Well, it’s been hectic. It sorta feels like I am in a bad movie with a low budget and even worse food on set. Long story short June was longggggggggggg (I could make that word longer but you get the point it was really long). Weird isn’t it, how 30 days can feel so dragged out. Anyway, I think I am okay. Life has definitely been doing the life things and I haven’t wrapped my head around it yet. Adulting looks so much easier from the benches.

Let’s leave June. And get into love, more specifically love languages. And no, we aren’t talking about French. Although the best way to get to my heart is through French and a trip to Paris. For most of us we know what love languages are, we know that they are the way we give and receive love, we know that there are five love languages, namely, words of affirmation, physical touch, quality time, acts of service, and receiving gifts. What we normally never really give a lot of thought to is how they affect our relationships with others.
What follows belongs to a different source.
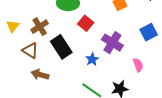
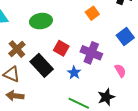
red square: (86, 23) -> (61, 48), moved
brown arrow: (40, 75) -> (15, 96), moved

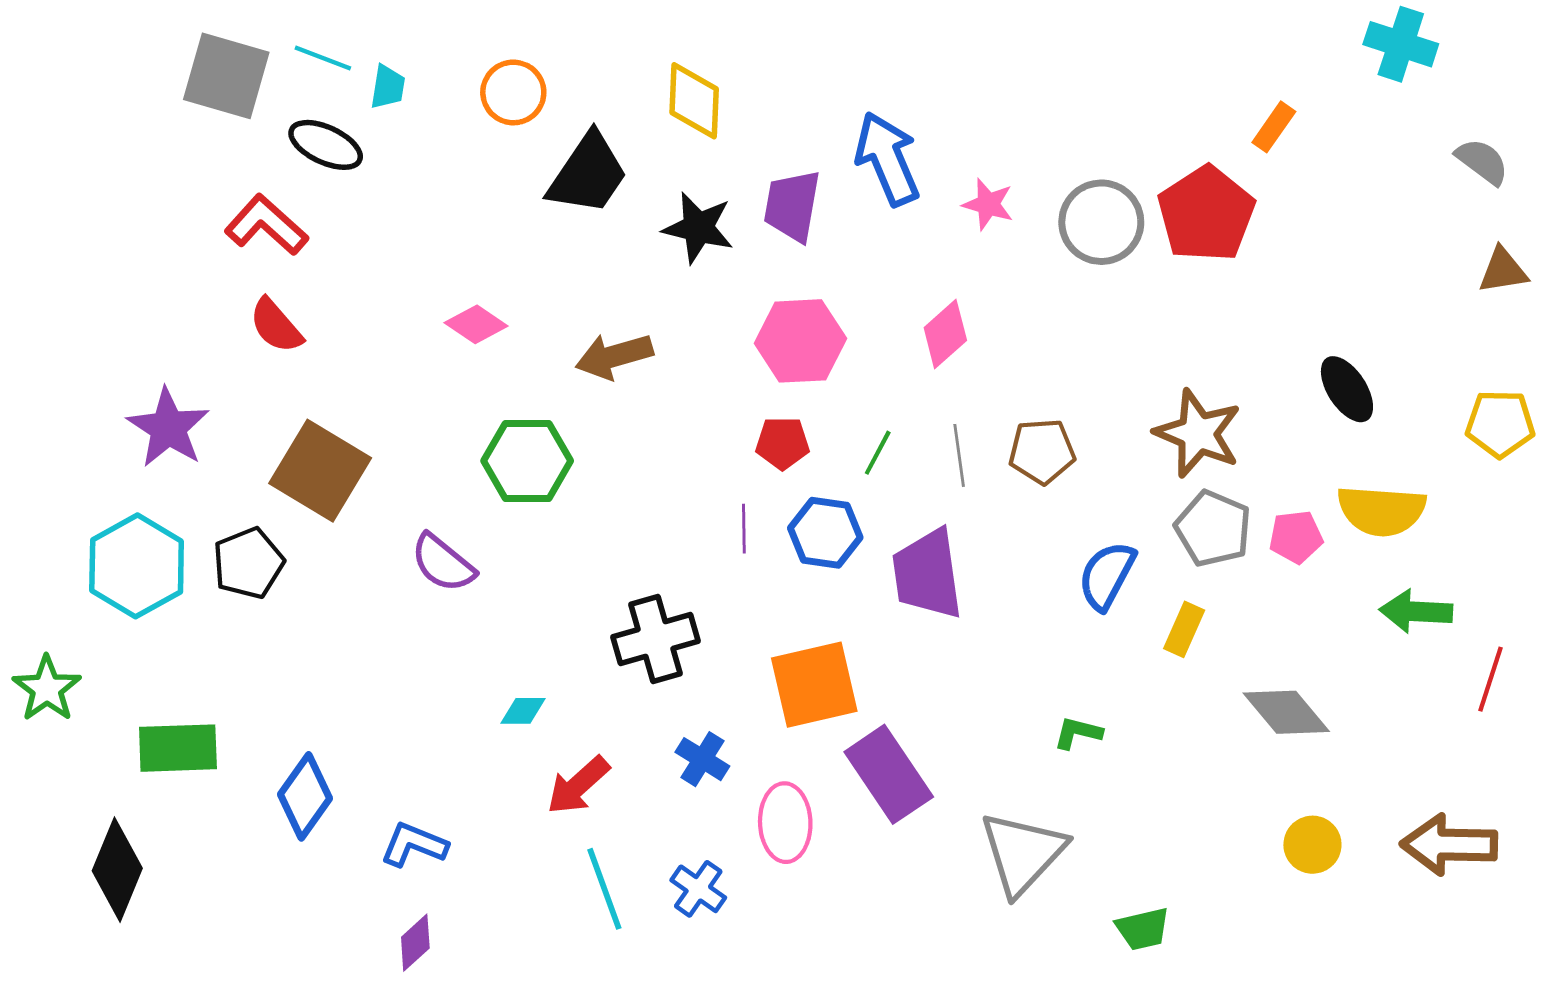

Earlier this year I had an epiphany, we need to learn to love people in their love languages and learn to understand how others express their love. A lot of times we are so steadfast in our own ways and our own habits that we forget to be intentional in the way we love the people in our lives. Its hardly ever due to malicious intent, it is almost always due to fact that it is what we know and is what comes natural to us. In the same breath though, I do not believe in crucifying someone because they cannot conform to what you want. I believe in understanding, understanding that even though your partner is aware that you prefer quality time over acts of services, what usually will come easier to them is acts of service and as such we need to recognise that there was effort put in. I know this sounds contradictory but the idea is to find a balance, a way to balance intentionally loving people in a language they receive well with how you communicate your love best.

I had to learn through friendships to love people how they want (need) to be loved, and not just my way. Not just the Reatile way, but also their way. I am not gonna lie, it feels like rocket science, only because all I have ever known is how to love my way and I expected for every body else to love me the way I wanted to be loved. Finding that sweet goldilocks zone is an ongoing challenge for me, I continue to try and understand that just because they are busy with this life thing and cannot spend time with me doesn’t mean they care any less (sometimes they don’t, trust me, but that’s another topic). While simultaneously, learning how to spot their way of saying I care, I’m here and you know all that mushy stuff. Like I said, balance dear child, balance.

COMMUNICATE. Communicate your love languages with our partners and have the conversations with you parents and friends too. Talk about the giving and the receiving of love, find a sweet sort that works for you. It won’t be easy. It probably requires a bit of a deep dive into why you love the way you do and why you expect to be loved in a certain way. Do not neglect that the way you give love isn’t always the way you want to receive love. It all boils down to communication. Talk it out.